Recorded data Block Start
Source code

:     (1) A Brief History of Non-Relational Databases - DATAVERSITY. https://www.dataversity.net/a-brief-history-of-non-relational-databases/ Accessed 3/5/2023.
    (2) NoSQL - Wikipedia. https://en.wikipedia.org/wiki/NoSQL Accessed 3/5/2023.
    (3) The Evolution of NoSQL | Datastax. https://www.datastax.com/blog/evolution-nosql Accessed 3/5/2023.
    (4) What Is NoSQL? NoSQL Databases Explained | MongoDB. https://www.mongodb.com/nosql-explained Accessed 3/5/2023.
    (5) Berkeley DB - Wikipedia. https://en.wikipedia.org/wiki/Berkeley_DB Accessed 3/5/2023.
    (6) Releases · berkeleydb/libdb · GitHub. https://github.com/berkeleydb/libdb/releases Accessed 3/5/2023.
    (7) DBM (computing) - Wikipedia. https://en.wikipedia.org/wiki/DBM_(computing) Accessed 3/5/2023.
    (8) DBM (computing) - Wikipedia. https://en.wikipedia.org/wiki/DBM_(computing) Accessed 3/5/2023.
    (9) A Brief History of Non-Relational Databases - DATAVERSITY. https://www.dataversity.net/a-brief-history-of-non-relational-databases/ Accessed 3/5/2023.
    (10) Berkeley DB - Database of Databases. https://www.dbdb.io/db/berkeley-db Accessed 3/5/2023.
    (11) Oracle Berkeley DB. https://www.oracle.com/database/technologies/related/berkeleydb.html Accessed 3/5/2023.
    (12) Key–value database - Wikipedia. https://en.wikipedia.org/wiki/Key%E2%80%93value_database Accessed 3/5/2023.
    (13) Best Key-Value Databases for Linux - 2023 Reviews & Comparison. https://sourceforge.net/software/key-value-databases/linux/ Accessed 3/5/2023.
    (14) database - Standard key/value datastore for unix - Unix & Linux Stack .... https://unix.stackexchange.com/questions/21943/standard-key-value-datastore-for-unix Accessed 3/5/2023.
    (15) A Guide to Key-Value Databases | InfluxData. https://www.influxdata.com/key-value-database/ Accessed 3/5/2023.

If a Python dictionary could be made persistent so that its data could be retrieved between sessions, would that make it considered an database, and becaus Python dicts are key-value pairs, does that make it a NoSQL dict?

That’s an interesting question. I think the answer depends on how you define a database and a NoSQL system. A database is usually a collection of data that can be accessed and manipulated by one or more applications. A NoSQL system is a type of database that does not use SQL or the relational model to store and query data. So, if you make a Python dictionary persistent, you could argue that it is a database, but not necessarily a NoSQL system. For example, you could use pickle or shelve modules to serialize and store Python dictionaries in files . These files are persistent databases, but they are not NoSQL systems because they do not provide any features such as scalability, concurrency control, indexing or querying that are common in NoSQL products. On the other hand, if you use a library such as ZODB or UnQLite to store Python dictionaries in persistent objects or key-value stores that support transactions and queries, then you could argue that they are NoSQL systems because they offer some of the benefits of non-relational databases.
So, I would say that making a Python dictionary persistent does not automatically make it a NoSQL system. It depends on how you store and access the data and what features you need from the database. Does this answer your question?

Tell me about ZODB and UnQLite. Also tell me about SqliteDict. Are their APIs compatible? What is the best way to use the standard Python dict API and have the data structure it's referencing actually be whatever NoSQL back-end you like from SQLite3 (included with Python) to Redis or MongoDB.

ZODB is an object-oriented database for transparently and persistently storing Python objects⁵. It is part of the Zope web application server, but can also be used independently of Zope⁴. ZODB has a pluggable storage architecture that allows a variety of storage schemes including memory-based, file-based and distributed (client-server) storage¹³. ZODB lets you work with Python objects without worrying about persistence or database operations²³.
Recorded data Block End
> Task requirements
Please copy, exactly and with nothing else, the lines above beginning at the line that has "(15) A Guide" and ending with the line that has "Tell me about ZODB".

> Output for this exercise
    (15) A Guide to Key-Value Databases | InfluxData. https://www.influxdata.com/key-value-database/ Accessed 3/5/2023.

If a Python dictionary could be made persistent so that its data could be retrieved between sessions, would that make it considered an database, and becaus Python dicts are key-value pairs, does that make it a NoSQL dict?

That’s an interesting question. I think the answer depends on how you define a database and a NoSQL system. A database is usually a collection of data that can be accessed and manipulated by one or more applications. A NoSQL system is a type of database that does not use SQL or the relational model to store and query data. So, if you make a Python dictionary persistent, you could argue that it is a database, but not necessarily a NoSQL system. For example, you could use pickle or shelve modules to serialize and store Python dictionaries in files . These files are persistent databases, but they are not NoSQL systems because they do not provide any features such as scalability, concurrency control, indexing or querying that are common in NoSQL products. On the other hand, if you use a library such as ZODB or UnQLite to store Python dictionaries in persistent objects or key-value stores that support transactions and queries, then you could argue that they are NoSQL systems because they offer some of the benefits of non-relational databases.
So, I would say that making a Python dictionary persistent does not automatically make it a NoSQL system. It depends on how you store and access the data and what features you need from the database. Does this answer your question?

Tell me about ZODB and UnQLite. Also tell me about SqliteDict. Are their APIs compatible? What is the best way to use the standard Python dict API and have the data structure it's referencing actually be whatever NoSQL back-end you like from SQLite3 (included with Python) to Redis or MongoDB.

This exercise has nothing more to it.